» Exercise: Reproduce verbatim the part of the items that opens with the line containing "up the challenge, and" and closes with the line containing "our goal is", with both of those lines included.

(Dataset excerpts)
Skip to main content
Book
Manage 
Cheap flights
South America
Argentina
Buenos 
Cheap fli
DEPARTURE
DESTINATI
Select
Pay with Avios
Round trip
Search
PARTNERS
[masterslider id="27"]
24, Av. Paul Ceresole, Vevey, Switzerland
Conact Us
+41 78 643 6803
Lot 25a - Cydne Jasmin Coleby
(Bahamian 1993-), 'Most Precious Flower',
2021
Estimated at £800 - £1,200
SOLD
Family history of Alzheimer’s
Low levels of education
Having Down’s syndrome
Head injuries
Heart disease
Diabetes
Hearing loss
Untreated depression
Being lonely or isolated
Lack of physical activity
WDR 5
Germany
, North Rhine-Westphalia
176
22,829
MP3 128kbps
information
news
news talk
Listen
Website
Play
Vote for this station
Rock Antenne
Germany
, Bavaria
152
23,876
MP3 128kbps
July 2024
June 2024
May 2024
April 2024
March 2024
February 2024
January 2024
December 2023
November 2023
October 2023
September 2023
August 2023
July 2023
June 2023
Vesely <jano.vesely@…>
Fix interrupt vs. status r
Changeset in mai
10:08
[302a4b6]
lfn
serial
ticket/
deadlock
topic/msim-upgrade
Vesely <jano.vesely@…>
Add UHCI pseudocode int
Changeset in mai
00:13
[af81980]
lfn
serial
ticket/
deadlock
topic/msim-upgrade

---

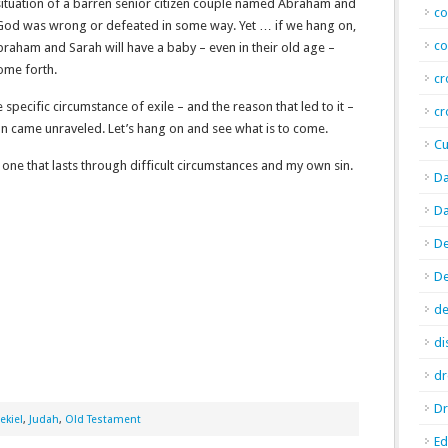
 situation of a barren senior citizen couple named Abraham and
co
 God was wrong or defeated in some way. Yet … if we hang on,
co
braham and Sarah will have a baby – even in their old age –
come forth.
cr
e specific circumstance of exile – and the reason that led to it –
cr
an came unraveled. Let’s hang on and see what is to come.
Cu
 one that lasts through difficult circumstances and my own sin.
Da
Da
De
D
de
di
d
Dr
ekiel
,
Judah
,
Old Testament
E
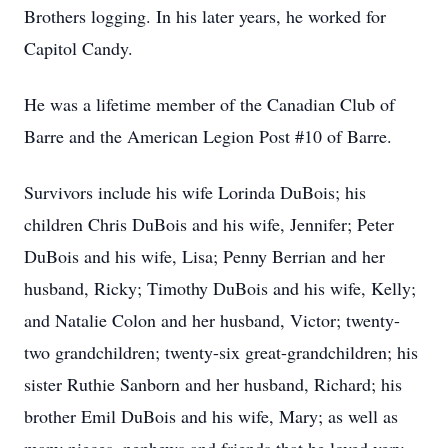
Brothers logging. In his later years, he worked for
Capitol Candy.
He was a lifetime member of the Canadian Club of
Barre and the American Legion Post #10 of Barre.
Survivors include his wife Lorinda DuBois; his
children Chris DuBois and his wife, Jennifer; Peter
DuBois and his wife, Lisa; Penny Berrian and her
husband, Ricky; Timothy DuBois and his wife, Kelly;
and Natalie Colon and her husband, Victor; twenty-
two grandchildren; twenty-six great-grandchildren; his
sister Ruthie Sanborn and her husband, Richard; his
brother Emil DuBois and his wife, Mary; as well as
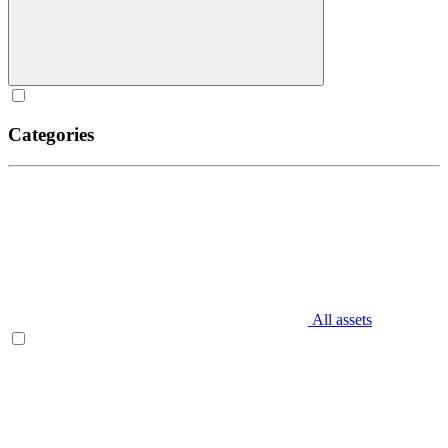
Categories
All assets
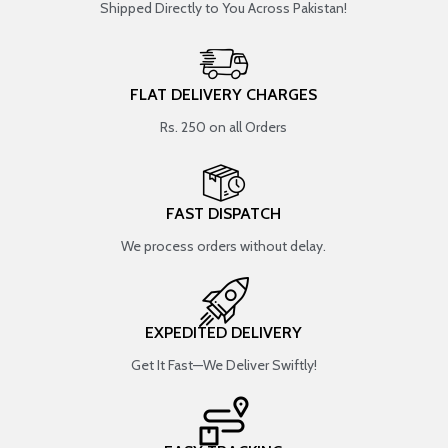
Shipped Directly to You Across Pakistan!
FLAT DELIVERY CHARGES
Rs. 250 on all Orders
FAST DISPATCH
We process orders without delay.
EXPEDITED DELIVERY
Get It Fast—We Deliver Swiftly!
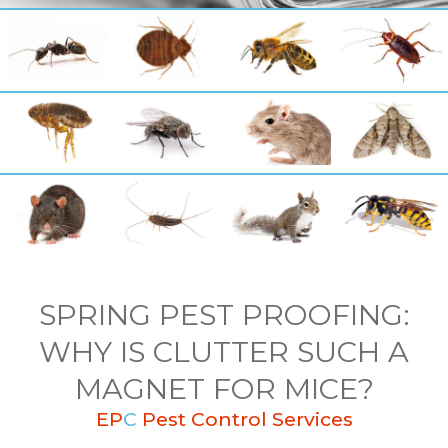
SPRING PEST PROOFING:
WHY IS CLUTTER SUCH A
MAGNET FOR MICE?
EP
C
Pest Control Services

...

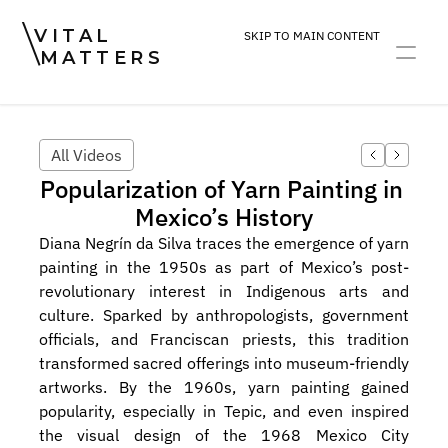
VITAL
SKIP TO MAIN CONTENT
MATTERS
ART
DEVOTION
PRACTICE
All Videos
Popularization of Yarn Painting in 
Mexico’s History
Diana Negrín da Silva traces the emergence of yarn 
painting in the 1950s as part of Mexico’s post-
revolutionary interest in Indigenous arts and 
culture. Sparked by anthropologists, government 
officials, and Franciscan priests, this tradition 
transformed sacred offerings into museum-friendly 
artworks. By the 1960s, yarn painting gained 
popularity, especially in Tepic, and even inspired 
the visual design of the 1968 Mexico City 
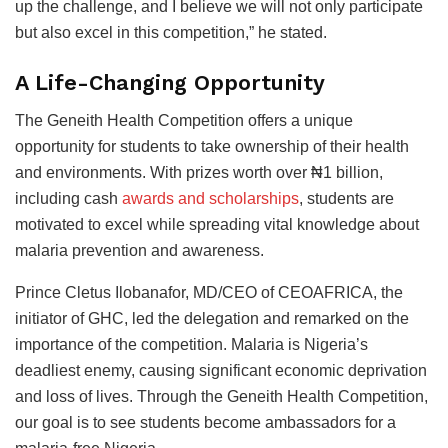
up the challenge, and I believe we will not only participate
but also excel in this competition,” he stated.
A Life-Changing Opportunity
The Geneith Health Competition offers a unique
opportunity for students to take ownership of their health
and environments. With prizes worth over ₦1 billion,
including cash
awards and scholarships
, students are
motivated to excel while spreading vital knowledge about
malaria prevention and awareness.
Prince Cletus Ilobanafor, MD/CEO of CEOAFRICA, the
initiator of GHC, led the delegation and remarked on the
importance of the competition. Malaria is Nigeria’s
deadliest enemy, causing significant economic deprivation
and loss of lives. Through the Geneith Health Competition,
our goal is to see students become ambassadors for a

» Solution:
up the challenge, and I believe we will not only participate
but also excel in this competition,” he stated.
A Life-Changing Opportunity
The Geneith Health Competition offers a unique
opportunity for students to take ownership of their health
and environments. With prizes worth over ₦1 billion,
including cash
awards and scholarships
, students are
motivated to excel while spreading vital knowledge about
malaria prevention and awareness.
Prince Cletus Ilobanafor, MD/CEO of CEOAFRICA, the
initiator of GHC, led the delegation and remarked on the
importance of the competition. Malaria is Nigeria’s
deadliest enemy, causing significant economic deprivation
and loss of lives. Through the Geneith Health Competition,
our goal is to see students become ambassadors for a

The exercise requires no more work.